New research suggests that our sensitivity — or lack thereof — to certain smells and flavors may have a genetic basis, potentially to to the presence or absence of specific genes. That’s right, you may have been born with the blue cheese gene! Via LATimes.com:
If beer or blue cheese smell good to you, thank your DNA
We all smell things a little differently, and new research shows why: By examining the DNA of hundreds of individuals and testing their sense of smell, scientists found the genetic basis for why we smell certain scents.
Hundreds of test subjects were given three wine glasses — two with just water and the third with a dilution of the scent. They sniffed and then guessed which of the glasses contained the scent. Then the researchers increased the concentrations of the scents in a series of experiments and recorded the concentration at which the subject correctly guessed which glass held the aroma.
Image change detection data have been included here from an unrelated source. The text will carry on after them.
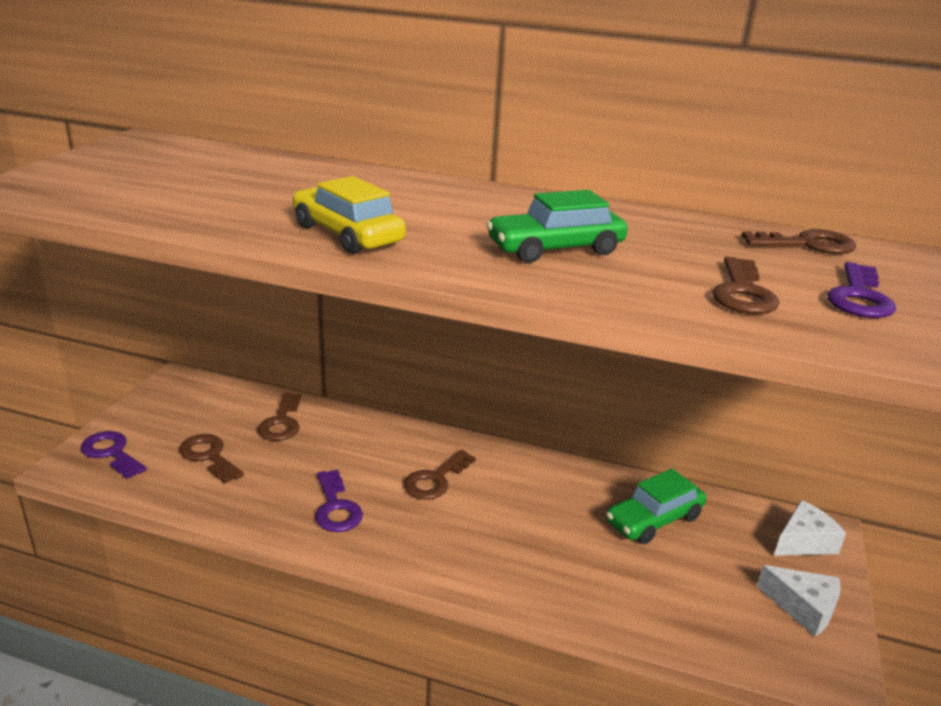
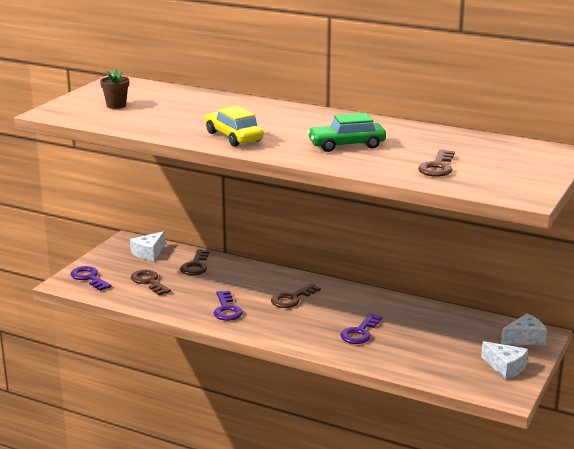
camera: 10 degrees right, 5 degrees down
green car [606,469,706,544] -> none
brown key [741,229,856,254] -> none
purple key [827,262,896,318] -> purple key moved to [340,313,382,344]
none -> brown flower pot [100,69,129,109]
none -> white cheese [130,231,165,261]

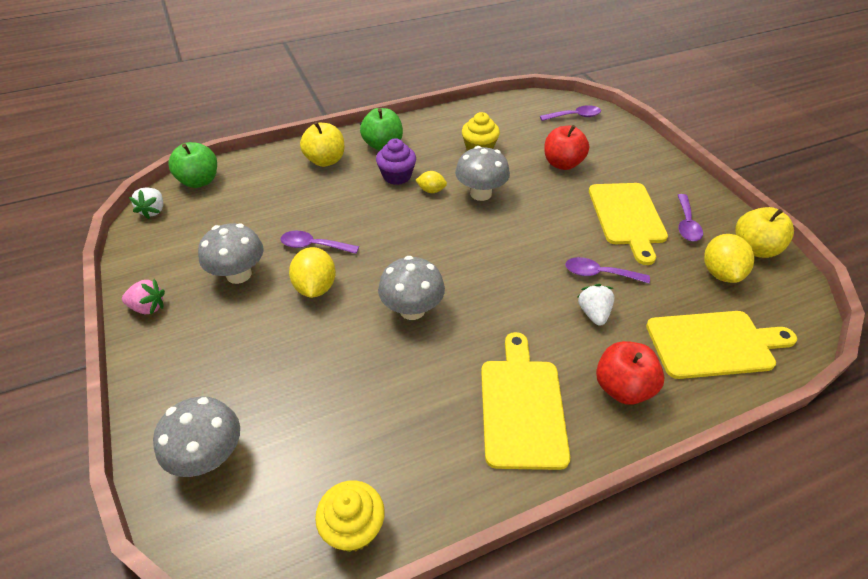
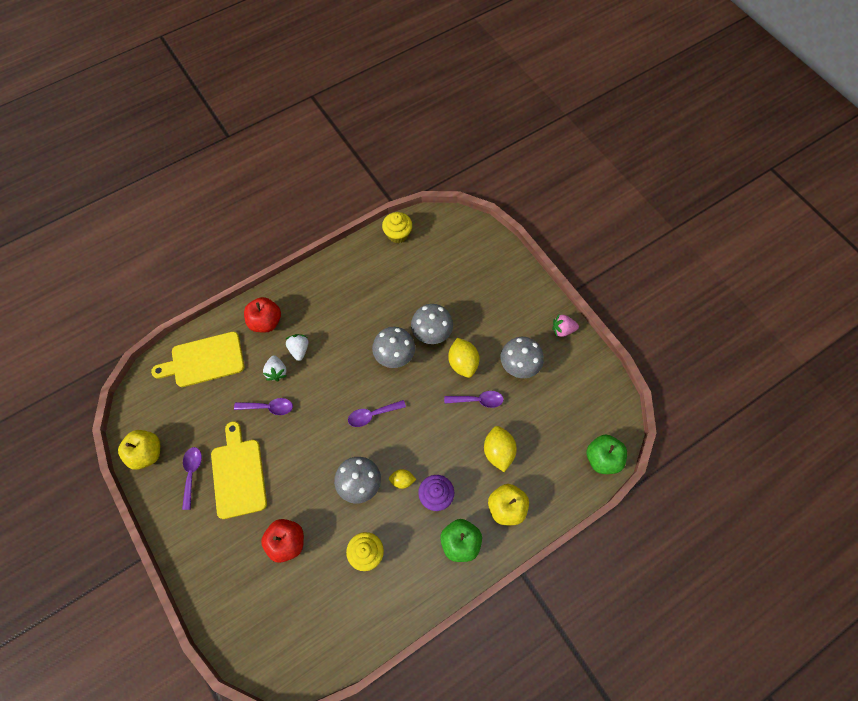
camera: 170 degrees right, 20 degrees up
white strawberry [129,187,163,219] -> white strawberry moved to [286,334,309,361]
grey mushroom [153,396,240,477] -> grey mushroom moved to [411,304,453,344]
yellow cutting board [481,332,570,470] -> none
purple spoon [540,105,601,121] -> purple spoon moved to [348,400,406,427]
yellow lemon [704,234,755,283] -> yellow lemon moved to [484,426,517,472]

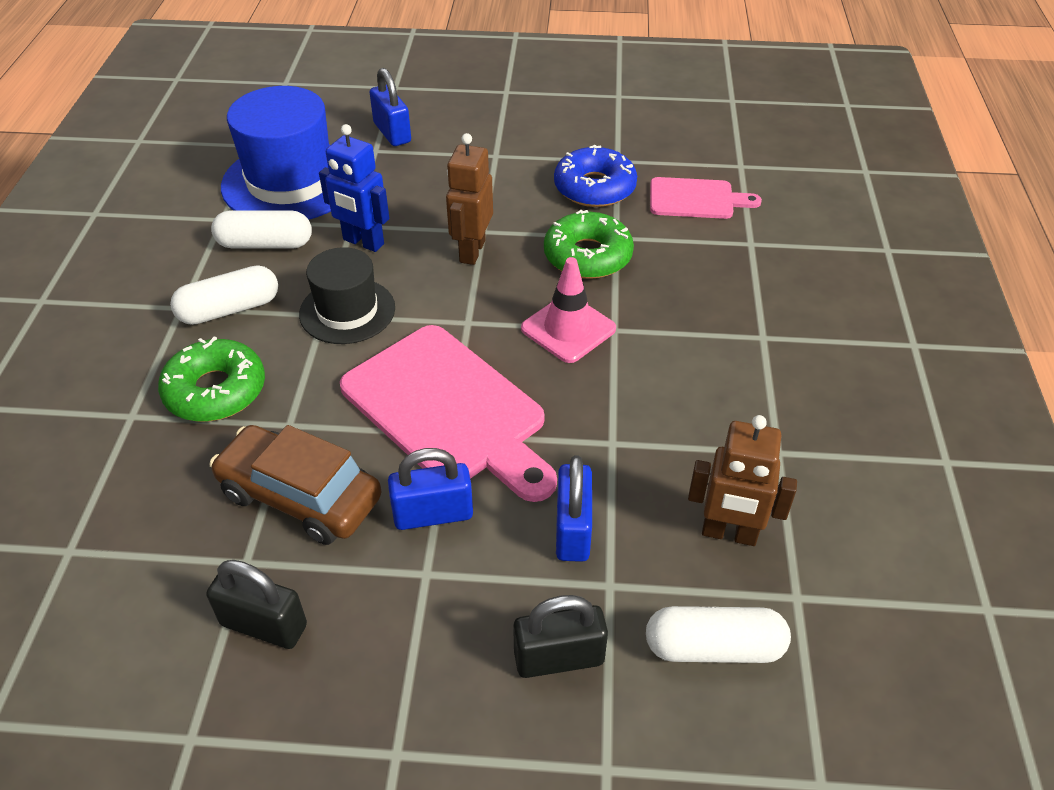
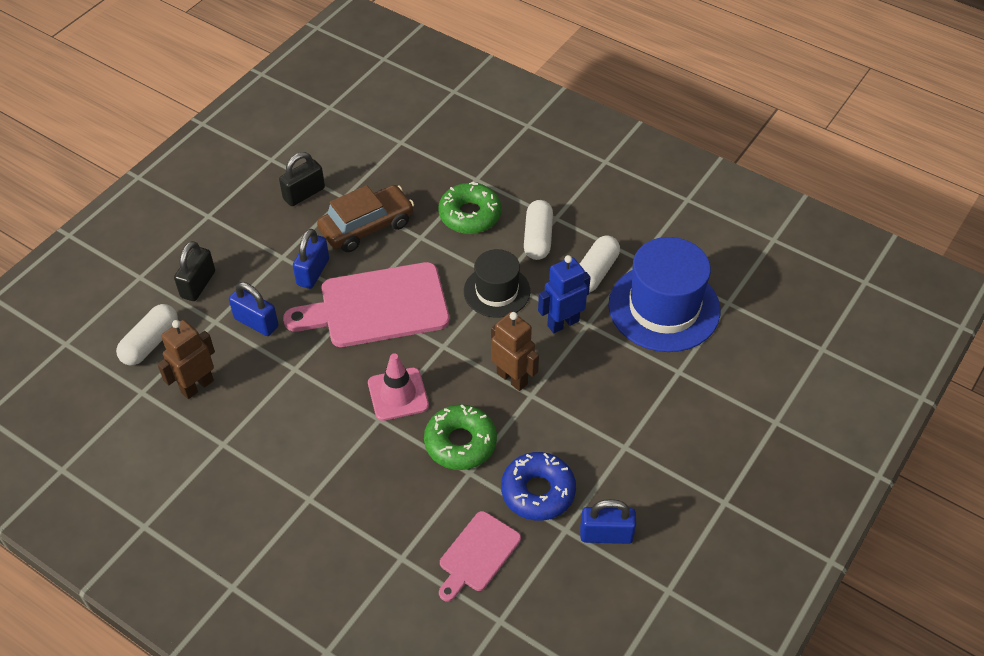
camera: 120 degrees right, 5 degrees up
blue padlock [370,68,411,146] -> blue padlock moved to [580,499,636,544]

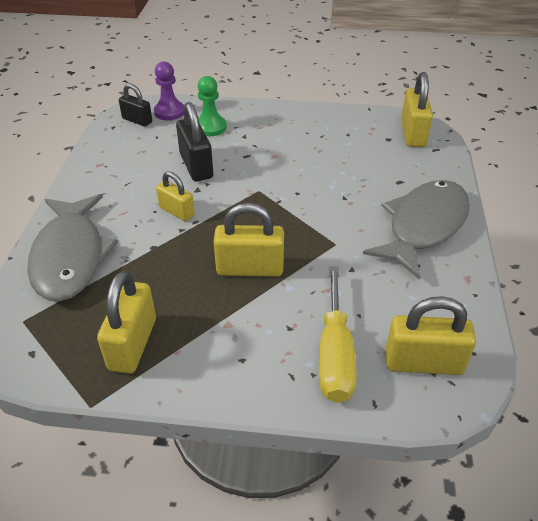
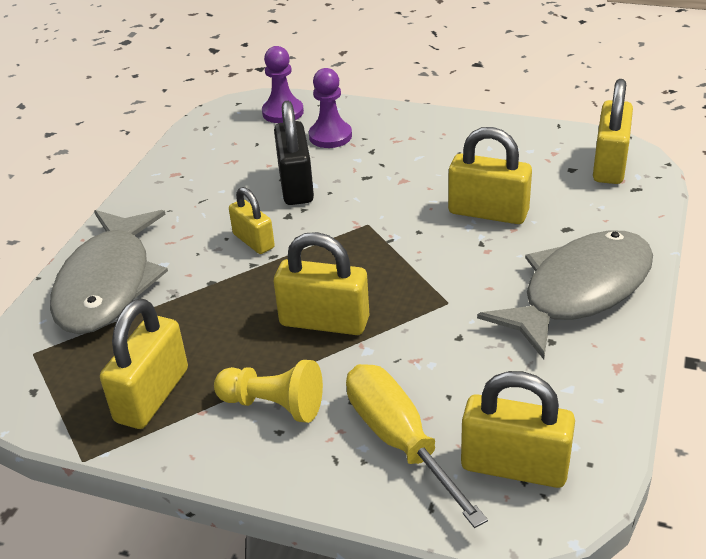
camera: 15 degrees right, 5 degrees down
black padlock [119,83,152,127] -> none
green pawn [198,76,227,136] -> purple pawn [309,68,352,148]
yellow screwdriver [319,266,356,403] -> yellow screwdriver turned 135 degrees clockwise [346,364,488,528]
none -> yellow pawn [214,360,323,423]
none -> yellow padlock [448,127,532,224]

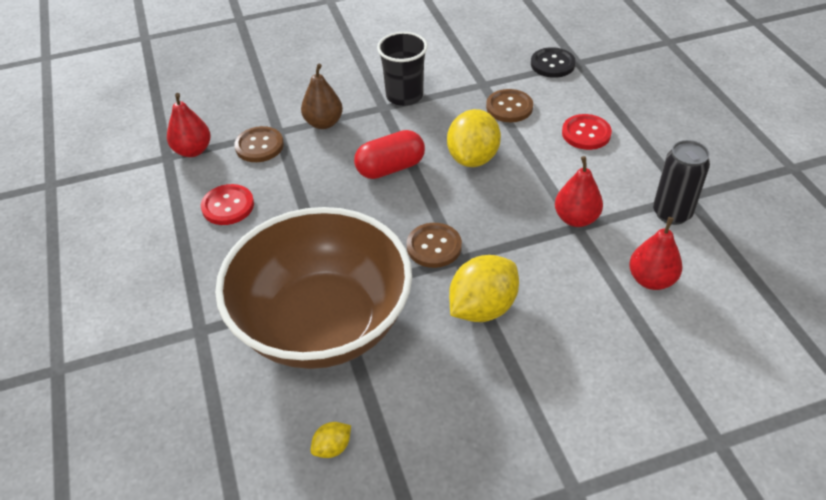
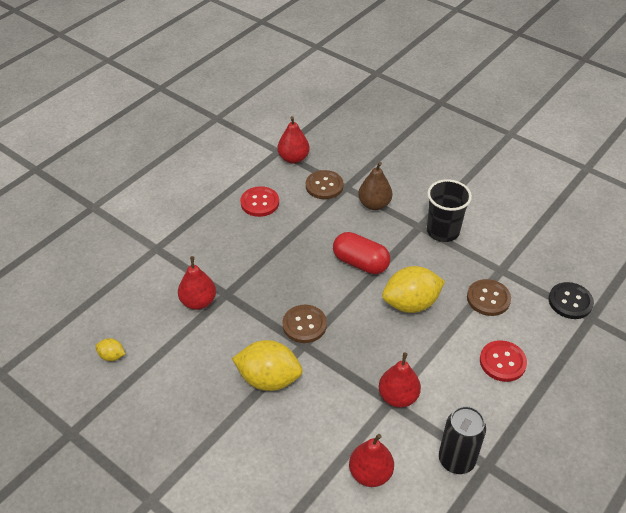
camera: 55 degrees right, 0 degrees up
brown bowl [215,207,412,369] -> red pear [178,256,216,310]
Newcomb then drew blood samples from the test subjects, which were used to examine their DNA and look for regions of the genome that were correlated with sensitivity to a particular smell.
They found a statistically significant genetic basis for four of the 10 fragrances: apples, violets, blue cheese and malt (maybe a craving for beer is hard-wired!). The genes responsible for detecting these scents were spread out across the genome, and it appeared that there was a single gene responsible for each of them, Newcomb said.
In a follow-up study in the same issue of Current Biology, they were even able to pinpoint the exact mutation responsible for smelling violets (in case you’re mapping your own genome, it’s on chromosome 11).